Start of Supplied entries
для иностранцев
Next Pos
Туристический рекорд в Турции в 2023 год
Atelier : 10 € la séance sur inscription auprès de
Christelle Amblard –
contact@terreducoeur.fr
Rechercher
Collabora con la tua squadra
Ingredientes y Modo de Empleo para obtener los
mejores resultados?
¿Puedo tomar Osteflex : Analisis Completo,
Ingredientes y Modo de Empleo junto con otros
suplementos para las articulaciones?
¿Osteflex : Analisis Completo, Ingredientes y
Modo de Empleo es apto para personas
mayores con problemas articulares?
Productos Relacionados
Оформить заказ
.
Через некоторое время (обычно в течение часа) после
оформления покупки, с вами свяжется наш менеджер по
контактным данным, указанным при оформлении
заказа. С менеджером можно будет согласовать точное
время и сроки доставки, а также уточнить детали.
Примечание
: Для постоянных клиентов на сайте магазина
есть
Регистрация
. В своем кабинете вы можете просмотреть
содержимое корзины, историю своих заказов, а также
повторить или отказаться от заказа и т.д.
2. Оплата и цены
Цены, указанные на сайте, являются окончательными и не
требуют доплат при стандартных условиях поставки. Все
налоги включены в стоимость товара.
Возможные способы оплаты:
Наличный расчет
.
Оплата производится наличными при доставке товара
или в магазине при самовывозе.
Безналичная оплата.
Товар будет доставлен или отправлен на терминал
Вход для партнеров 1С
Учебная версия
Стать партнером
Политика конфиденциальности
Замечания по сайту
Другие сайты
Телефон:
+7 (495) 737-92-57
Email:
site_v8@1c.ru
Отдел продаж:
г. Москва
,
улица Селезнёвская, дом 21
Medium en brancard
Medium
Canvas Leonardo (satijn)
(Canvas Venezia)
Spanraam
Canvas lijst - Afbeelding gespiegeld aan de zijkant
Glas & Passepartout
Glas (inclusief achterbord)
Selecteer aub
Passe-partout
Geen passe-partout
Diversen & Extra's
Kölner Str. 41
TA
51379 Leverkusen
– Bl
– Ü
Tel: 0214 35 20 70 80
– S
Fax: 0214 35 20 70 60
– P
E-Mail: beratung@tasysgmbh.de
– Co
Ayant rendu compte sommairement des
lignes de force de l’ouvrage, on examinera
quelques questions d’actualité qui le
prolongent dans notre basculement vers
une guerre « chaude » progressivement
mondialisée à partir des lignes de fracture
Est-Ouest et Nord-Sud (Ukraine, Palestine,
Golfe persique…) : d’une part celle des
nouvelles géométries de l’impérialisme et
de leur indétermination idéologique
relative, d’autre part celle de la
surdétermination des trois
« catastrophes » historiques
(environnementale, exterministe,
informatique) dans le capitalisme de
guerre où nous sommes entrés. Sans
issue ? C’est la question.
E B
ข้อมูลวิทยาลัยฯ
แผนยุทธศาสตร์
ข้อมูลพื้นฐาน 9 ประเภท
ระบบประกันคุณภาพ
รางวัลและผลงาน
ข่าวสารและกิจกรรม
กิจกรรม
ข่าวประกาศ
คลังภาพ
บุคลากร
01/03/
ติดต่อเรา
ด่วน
End of Supplied entries
Start of Supplied entries
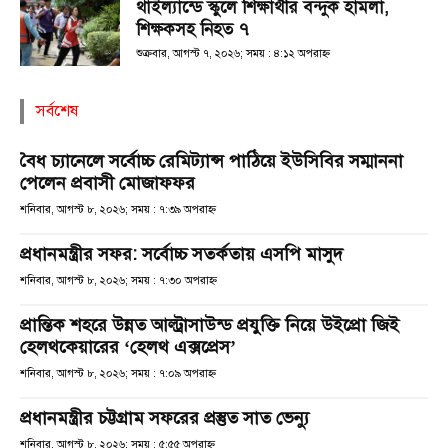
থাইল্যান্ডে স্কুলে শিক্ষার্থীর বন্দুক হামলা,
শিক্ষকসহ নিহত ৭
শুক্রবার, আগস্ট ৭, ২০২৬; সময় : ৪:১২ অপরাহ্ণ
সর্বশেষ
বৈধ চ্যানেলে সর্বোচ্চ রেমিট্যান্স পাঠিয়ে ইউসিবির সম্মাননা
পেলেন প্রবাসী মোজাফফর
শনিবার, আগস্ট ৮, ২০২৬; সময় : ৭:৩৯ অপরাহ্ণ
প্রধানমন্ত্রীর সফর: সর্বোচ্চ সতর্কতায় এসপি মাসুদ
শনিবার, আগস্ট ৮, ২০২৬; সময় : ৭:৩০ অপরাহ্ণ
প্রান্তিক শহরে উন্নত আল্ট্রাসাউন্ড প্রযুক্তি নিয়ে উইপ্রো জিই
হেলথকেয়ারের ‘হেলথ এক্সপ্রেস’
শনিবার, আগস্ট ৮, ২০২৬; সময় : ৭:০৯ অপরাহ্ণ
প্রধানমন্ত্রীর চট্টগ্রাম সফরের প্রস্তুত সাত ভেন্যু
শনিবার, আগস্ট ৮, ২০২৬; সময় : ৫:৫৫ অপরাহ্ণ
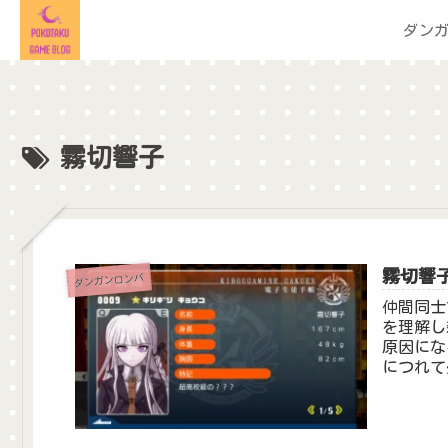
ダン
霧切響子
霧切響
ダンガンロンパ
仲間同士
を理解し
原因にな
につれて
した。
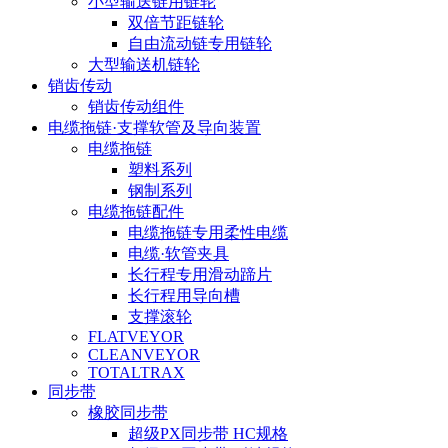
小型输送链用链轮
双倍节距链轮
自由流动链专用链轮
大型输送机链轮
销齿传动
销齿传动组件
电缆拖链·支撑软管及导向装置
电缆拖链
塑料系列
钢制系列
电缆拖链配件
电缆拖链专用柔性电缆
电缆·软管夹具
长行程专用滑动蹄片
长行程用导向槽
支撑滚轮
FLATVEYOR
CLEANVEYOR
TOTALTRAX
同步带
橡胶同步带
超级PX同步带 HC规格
End of Supplied entries
Start of Supplied entries
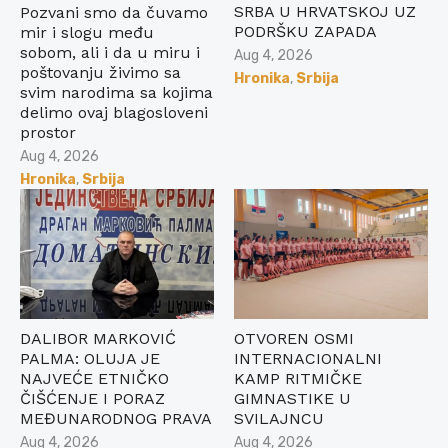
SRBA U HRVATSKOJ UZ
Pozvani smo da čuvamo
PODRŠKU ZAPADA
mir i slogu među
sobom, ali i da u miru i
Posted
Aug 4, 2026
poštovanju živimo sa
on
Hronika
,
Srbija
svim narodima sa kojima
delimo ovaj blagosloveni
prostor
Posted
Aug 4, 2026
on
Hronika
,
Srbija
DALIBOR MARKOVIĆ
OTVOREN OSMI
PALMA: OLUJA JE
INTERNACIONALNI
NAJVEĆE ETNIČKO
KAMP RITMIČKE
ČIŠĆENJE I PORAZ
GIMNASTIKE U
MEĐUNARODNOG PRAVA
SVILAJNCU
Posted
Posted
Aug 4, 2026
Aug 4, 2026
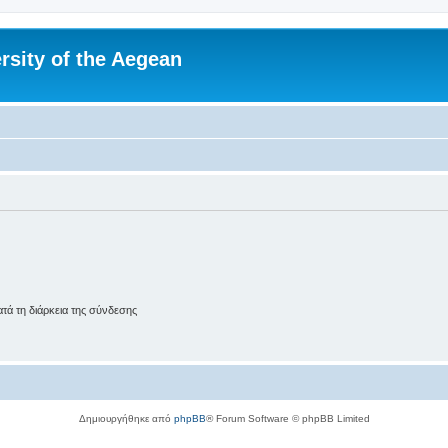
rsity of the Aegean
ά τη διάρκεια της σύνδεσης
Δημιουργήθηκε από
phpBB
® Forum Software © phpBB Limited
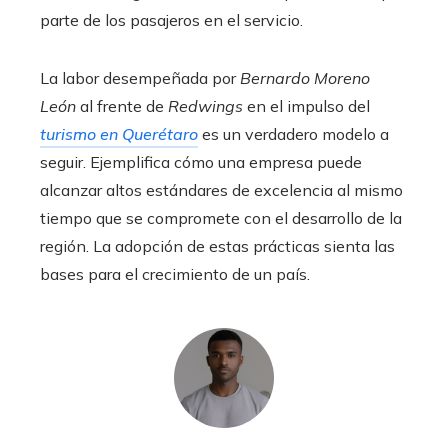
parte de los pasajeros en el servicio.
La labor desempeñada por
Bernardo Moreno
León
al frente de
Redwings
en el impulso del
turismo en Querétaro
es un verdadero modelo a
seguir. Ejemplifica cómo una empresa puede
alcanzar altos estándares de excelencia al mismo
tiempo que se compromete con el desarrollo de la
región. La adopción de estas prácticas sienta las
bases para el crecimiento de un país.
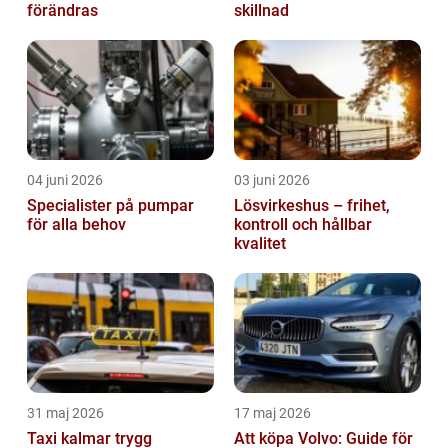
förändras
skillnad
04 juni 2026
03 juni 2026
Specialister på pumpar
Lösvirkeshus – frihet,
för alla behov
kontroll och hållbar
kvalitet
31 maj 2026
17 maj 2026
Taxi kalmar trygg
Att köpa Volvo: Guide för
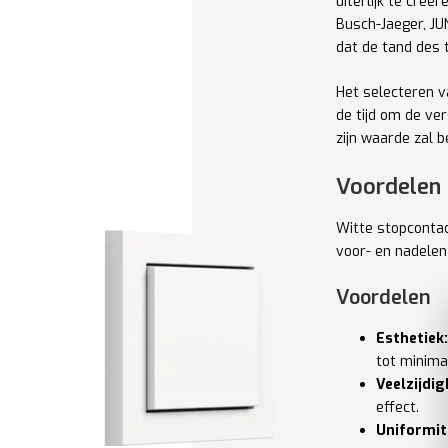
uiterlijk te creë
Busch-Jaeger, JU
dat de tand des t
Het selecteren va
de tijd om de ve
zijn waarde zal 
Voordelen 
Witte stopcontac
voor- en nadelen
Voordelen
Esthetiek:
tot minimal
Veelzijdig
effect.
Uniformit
End of Supplied entries
- [Written task]: Among the entries above, locate the lines containing "Fax: 0214 35 20 70 60" and "nouvelles géométries de l’impérialisme et", and transcribe exactly those two lines and all lines between.

- [Response area]:
Fax: 0214 35 20 70 60
– P
E-Mail: beratung@tasysgmbh.de
– Co
Ayant rendu compte sommairement des
lignes de force de l’ouvrage, on examinera
quelques questions d’actualité qui le
prolongent dans notre basculement vers
une guerre « chaude » progressivement
mondialisée à partir des lignes de fracture
Est-Ouest et Nord-Sud (Ukraine, Palestine,
Golfe persique…) : d’une part celle des
nouvelles géométries de l’impérialisme et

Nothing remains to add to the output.